Hit-parade des fonds : 2012 plombée par les mines d’or

Le hit-parade des fonds de MoneyStore publie les 10 meilleures et les 10 moins bonnes performances des fonds depuis le début de l’année. Ce hit-parade clôture donc l’année 2012.

Que peut-on tirer comme enseignement de cette année ? Les biotechs, la Turquie et les valeurs immobilières asiatiques ont fait la une de nombreux hit-parades mensuels cette année en raison de leurs beaux redressements. Cette hausse se confirme en fin d’année. Rappelons que la Turquie logeait dans le bas du classement lors du lancement de MoneyStore en septembre 2011. Aujourd’hui, on a assisté au soft landing de l’économie turque qui a amené les actions à remonter si haut, un atterrissage couplé à une bonne gestion de la banque centrale turque qui a réussi à convaincre les investisseurs que sa politique peu conventionnelle fonctionnait bien.

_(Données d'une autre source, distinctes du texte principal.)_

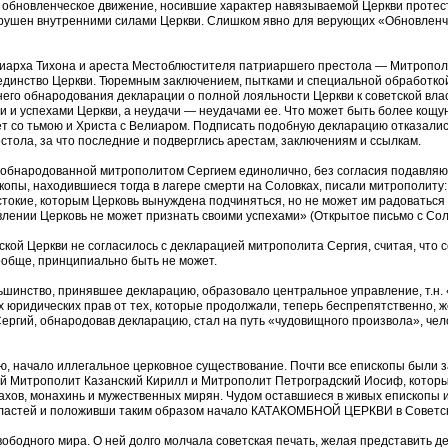
 и обновленческое движение, носившие характер навязываемой Церкви проте
окрушен внутренними силами Церкви. Слишком явно для верующих «Обновлен
иарха Тихона и ареста Местоблюстителя патриаршего престола — Митрополи
 единство Церкви. Тюремным заключением, пытками и специальной обработк
его обнародования декларации о полной лояльности Церкви к советской власт
и успехами Церкви, а неудачи — неудачами ее. Что может быть более кощун
ет со тьмою и Христа с Велиаром. Подписать подобную декларацию отказалис
ола, за что последние и подверглись арестам, заключениям и ссылкам.
 обнародованной митрополитом Сергием единолично, без согласия подавляющ
скопы, находившиеся тогда в лагере смерти на Соловках, писали митрополит
токие, которым Церковь вынуждена подчиняться, но не может им радоваться 
авлении Церковь не может признать своими успехами» (Открытое письмо с Соло
кой Церкви не согласилось с декларацией митрополита Сергия, считая, что 
ообще, принципиально быть не может.
ьшинство, принявшее декларацию, образовало центральное управление, т.н
х юридических прав от тех, которые продолжали, теперь беспрепятственно, 
ргий, обнародовав декларацию, стал на путь «чудовищного произвола», чел
, начало иллегальное церковное существование. Почти все епископы были за
 Митрополит Казанский Кирилл и Митрополит Петроградский Иосиф, который 
ахов, монахинь и мужественных мирян. Чудом оставшиеся в живых епископы 
 властей и положивши таким образом начало КАТАКОМБНОЙ ЦЕРКВИ в Советс
ободного мира. О ней долго молчала советская печать, желая представить де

Par contre, les mines d’or n’ont cessé de s’enfoncer depuis le début 2012. En cause : à la fois le prix de l’once d’or qui s’est stabilisé pour ensuite baisser en fin d’année. Les sociétés aurifères ont enregistré des décotes de près de 40% durant l’année 2012 et ce, malgré de bons cash-flows, des actifs tangibles et une demande d’or toujours supérieure à l’offre. Mais apparemment, les investisseurs ont manifesté une aversion au risque importante pour ces valeurs. On a attendu durant toute l’année un rattrapage en raison de valorisations intéressantes et, depuis des mois, une relance des cours est espérée en raison d’une forte demande d’or des banques centrales et des pays émergents. Les mines d’or restent donc un secteur très sensible qui subit de fortes pressions. « Les prix de l’or ont terminé l’année en légère hausse, et ce pour la douzième année consécutive, mais sans dépasser pour autant le record de 2011 de l’ordre de 1920 dollars. Le marché a été moins volatil  qu’en 2011, toujours soutenu par le maintien de politiques de relance très accommodantes de la part des banques centrales. En dépit de cette tendance favorable, les mines d’or ont baissé en 2012, pour la deuxième année consécutive. Le manque de discipline financière, associée à une accentuation du risque géopolitique ont contribué largement à cette déception. La pression des actionnaires s’est faite plus pressante en 2012 et de nombreux top managements ont été remplacés. A noter que la performance relative des mines par rapport à l’or s’est stabilisée à partir du mois de mai, le marché espérant une amélioration de la rentabilité du secteur. L’action des banques centrales tant occidentales qu’émergentes demeurera un point central pour le marché de l’or en 2013. La valorisation des mines est revenue sur des points bas historiques. Le potentiel de rebond est très significatif. La prise de conscience par les managements de la nécessité d’avoir plus de discipline financière pourrait servir de catalyseur à une revalorisation du secteur», estime Arnaud du Plessis, gérant actions matières premières chez Amundi. Il apparaît, dans ce contexte, qu’un investissement dans les mines d’or n’est pas à mettre dans les mains des investisseurs trop sensibles aux mouvements de cours.